В Академию постоянно шли жалобы на русских: кутежи, попойки, долги, дуэли, любовницы и проститутки. Вольфу время от времени приходилось вытаскивать из марбургской тюрьмы то Ломоносова, то Виноградова. Академия, хоть и выговаривала им, но постоянно присылала по 200-300 рублей — правда, уже рекомендуя Вольфу не выдавать деньги на руки. К 1739 году долг троицы составлял 1400 талеров. Вольф писал: «Лучше всего было бы, конечно, если бы их поскорее отозвали отсюда, потому что они не умеют пользоваться академическою свободой и притом уже успели окончить то, что должны были тут сделать. Причина их долгов обнаруживается лишь теперь, после их отъезда. Они чрез меру предавались разгульной жизни и были пристрастны к женскому полу».
Студенты направились во Фрайберг (Саксония), учиться, наконец, горному делу. Там их содержание было сокращено до 200 рублей, местные говорили на другом диалекте немецкого, а руководил ими теперь знаменитый геолог и металлург, ехидный и строгий Иоганн Генкель, с которым отношения не заладились.
Иоганн Генкель
Ломоносов: «Первый случай к моему поруганию представился ему в лаборатории в присутствии товарищей. Он понуждал меня растирать сулему. Когда я отказался, ссылаясь на скверный и вредный запах, которого никто не может вынести, то он не только назвал меня ни на что не годным, но еще спросил, не хочу ли я лучше сделаться солдатом, и наконец с издевательскими словами выгнал меня вон».
Генкель: «Поручил я Ломоносову работу, какую обыкновенно и сам исполнял, но он мне дважды наотрез ответил: «Не хочу!» Далее он страшно шумел, колотил изо всей силы в стену, кричал из окна, ругался…».
Увидев, к каким тратам привыкли русские, Генкель не только сократил количество выдаваемых денег, но и запретил всем в городе давать студентам в долг. Тогда Ломоносов решил бросить учебу. Тем не менее, Генкель писал: «Ломоносов довольно хорошо усвоил теоретически и практически химию преимущественно металлургическую, а в особенности пробирное дело, равно как и маркшейдерское искусство, распознавание руд, рудных жил, земель, камней, солей и вод, способен основательно преподавать механику, в которой он, по отзыву знатоков, очень сведущ».

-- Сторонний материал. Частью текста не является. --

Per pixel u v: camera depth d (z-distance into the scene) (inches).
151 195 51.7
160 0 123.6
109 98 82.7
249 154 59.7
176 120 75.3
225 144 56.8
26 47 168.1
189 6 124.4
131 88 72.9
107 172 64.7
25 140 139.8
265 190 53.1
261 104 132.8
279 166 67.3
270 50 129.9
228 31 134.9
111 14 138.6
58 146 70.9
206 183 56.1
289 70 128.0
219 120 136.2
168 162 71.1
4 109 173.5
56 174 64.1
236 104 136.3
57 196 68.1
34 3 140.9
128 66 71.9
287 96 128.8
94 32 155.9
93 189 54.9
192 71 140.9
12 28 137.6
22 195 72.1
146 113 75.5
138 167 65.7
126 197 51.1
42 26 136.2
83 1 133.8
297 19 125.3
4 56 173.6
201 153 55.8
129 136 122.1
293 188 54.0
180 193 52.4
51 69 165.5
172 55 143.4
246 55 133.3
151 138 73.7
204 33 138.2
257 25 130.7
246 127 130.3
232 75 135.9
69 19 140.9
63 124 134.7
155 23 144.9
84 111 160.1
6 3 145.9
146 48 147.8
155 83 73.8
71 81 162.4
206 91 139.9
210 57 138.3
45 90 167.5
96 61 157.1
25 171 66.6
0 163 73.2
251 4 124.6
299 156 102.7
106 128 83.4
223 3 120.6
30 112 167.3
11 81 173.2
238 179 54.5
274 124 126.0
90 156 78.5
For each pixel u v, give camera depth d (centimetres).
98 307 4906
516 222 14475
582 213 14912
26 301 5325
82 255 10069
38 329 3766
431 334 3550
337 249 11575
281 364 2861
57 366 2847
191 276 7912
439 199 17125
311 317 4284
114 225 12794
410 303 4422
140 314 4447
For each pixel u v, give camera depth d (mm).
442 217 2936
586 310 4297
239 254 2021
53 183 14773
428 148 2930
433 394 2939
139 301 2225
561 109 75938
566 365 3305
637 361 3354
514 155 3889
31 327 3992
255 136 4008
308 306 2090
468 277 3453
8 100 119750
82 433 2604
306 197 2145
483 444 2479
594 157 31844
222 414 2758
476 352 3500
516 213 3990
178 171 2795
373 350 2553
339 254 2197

А солдатом Ломоносов и вправду сделался. Правда, не совсем помнил, как. После Фрайберга он отправился в Лейпциг, чтобы попросить денег на возвращение домой у барона Кейзерлинга, русского посланника. Барона он не застал и решил уйти по морю из Голландии. По дороге туда, где-то в окрестностях Дюссельдорфа, Ломоносов заночевал на постоялом дворе и решил выпить с офицерами прусской армии.
Утром он увидел, что на нем красный воротник (часть униформы прусской пехоты), в карманах лежат «несколько прусских денег». При этом окружающие именуют его братом. «Как, – отвечал Ломоносов, – я ваш брат? Я россиянин, следовательно, вам и не родня…» – «Как? – закричал ему прусский урядник, – разве ты не совсем выспался или забыл, что вчерась при всех нас вступил в королевскую прусскую службу; бил с г. поручиком по рукам; взял и побратался с нами. Не унывай только и не думай ни о чем, тебе у нас полюбится, детина ты добрый и годишься на лошадь.
Из академической биографии М. Ломоносова.
Полк, в который вступил Ломоносов, направлялся в крепость Везель. На марше Михайло «стал притворяться веселым и полюбившим солдатскую жизнь», а ночью бежал из гарнизона и приехал обратно в Марбург, где жил у друзей до мая 1741 года, после чего на высланные, наконец, Академией деньги вернулся в Россию.
Пьян и умен – два угодья в нем!
Почему Академия так носилась с Ломоносовым? Напомню, что в Петербургскую Академию наук прежде всего набрали европейских ученых — наладить связи помогали Лейбниц и Вольф. Русских же светил науки пока было наперечет — и Ломоносов был одним из них. Академия выделяет ему жилье и периодически ссужает деньгами, а в январе 1742 его, наконец, делают адъюнктом Академии с жалованьем 360 рублей.
Ломоносов жаждал денег и славы — попробовав широко жить в Европе, он хотел того же и в России. Впервые прославиться ему удалось отнюдь не учеными работами, а стихами. Еще в 1739 году Ломоносов стал писать оды — сначала «Ода на взятие Хотина», потом, уже в России, в честь малолетнего императора Ивана Антоновича, ода на прибытие из Голштинии Петра Федоровича. Но популярны стали не авторские оды, а переводы с немецкого — перевод оды на восшествие Елизаветы на престол (Штелина) и на ее коронацию (Юнкера); императрице оды понравились, а общество было заворожено новым стилем стихосложения, который продвигал Ломоносов: силлабо-тоникой с четким постоянным ритмом. Оды публиковались и продавались, а порой Ломоносов удостаивался и прямых денежных наград от императрицы.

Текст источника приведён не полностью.